She stays in the territory of what Robinson Jeffers called “edgeless dreams.” The loss of nouns (anomia), the struggle with consonant clusters, nonsense rhymes, gibberish, and sudden memory lapses, and failure to recognize faces: these impediments are like a torn cowling or swathe of fabric ripped up and plastered against the visor and the pilot’s face. The plane flies on; Emily’s identity is intact. Recovery is slow and incomplete, her dreams as real as her daily routine in various institutions.
But how do you portray this in a musical?

Overhead images with object lists:

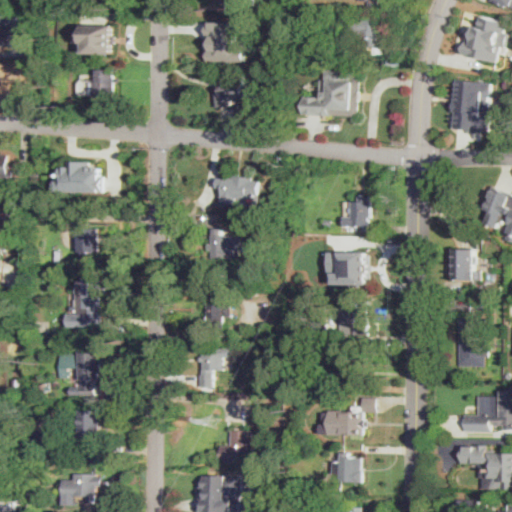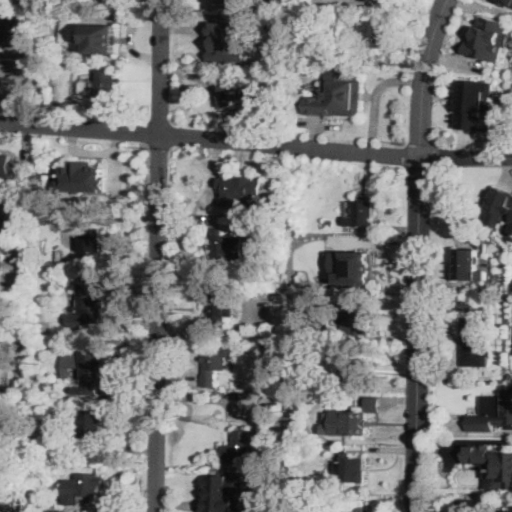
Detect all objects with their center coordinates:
building: (372, 0)
building: (84, 1)
building: (55, 2)
building: (374, 2)
building: (506, 2)
building: (238, 3)
building: (235, 4)
building: (9, 30)
building: (369, 33)
building: (106, 35)
building: (372, 35)
building: (7, 36)
building: (99, 38)
building: (490, 38)
building: (490, 38)
building: (228, 40)
building: (6, 74)
building: (106, 83)
building: (234, 91)
building: (338, 94)
building: (339, 94)
building: (237, 95)
road: (376, 96)
building: (475, 104)
building: (475, 104)
road: (255, 141)
building: (5, 164)
building: (5, 166)
building: (83, 177)
building: (95, 182)
building: (240, 187)
building: (241, 189)
building: (500, 207)
building: (507, 207)
building: (360, 211)
building: (362, 212)
building: (1, 214)
building: (7, 223)
building: (329, 224)
building: (92, 239)
building: (91, 241)
building: (227, 244)
building: (225, 246)
road: (417, 253)
road: (157, 255)
building: (1, 257)
building: (2, 257)
building: (467, 263)
building: (469, 265)
building: (353, 266)
building: (358, 267)
building: (91, 300)
building: (89, 301)
building: (5, 302)
building: (219, 310)
building: (220, 313)
building: (4, 319)
building: (361, 322)
building: (322, 328)
building: (474, 341)
building: (476, 341)
building: (71, 362)
building: (214, 362)
building: (214, 364)
building: (91, 371)
building: (90, 373)
building: (350, 374)
building: (47, 386)
building: (492, 412)
building: (493, 412)
building: (360, 417)
power tower: (211, 421)
building: (345, 421)
building: (91, 426)
building: (94, 426)
building: (241, 446)
building: (240, 447)
building: (491, 464)
building: (502, 464)
building: (351, 468)
building: (351, 468)
building: (84, 486)
building: (83, 487)
building: (223, 492)
building: (223, 492)
building: (481, 500)
building: (470, 505)
building: (360, 509)
building: (357, 510)
building: (507, 511)
building: (508, 511)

:: Task requirements ::
In the passage about Emily, rewrite the section from "She stays in" to "in a musical?", replacing "visor" with "windshield".

:: Response to the task ::
She stays in the territory of what Robinson Jeffers called “edgeless dreams.” The loss of nouns (anomia), the struggle with consonant clusters, nonsense rhymes, gibberish, and sudden memory lapses, and failure to recognize faces: these impediments are like a torn cowling or swathe of fabric ripped up and plastered against the windshield and the pilot’s face. The plane flies on; Emily’s identity is intact. Recovery is slow and incomplete, her dreams as real as her daily routine in various institutions.
But how do you portray this in a musical?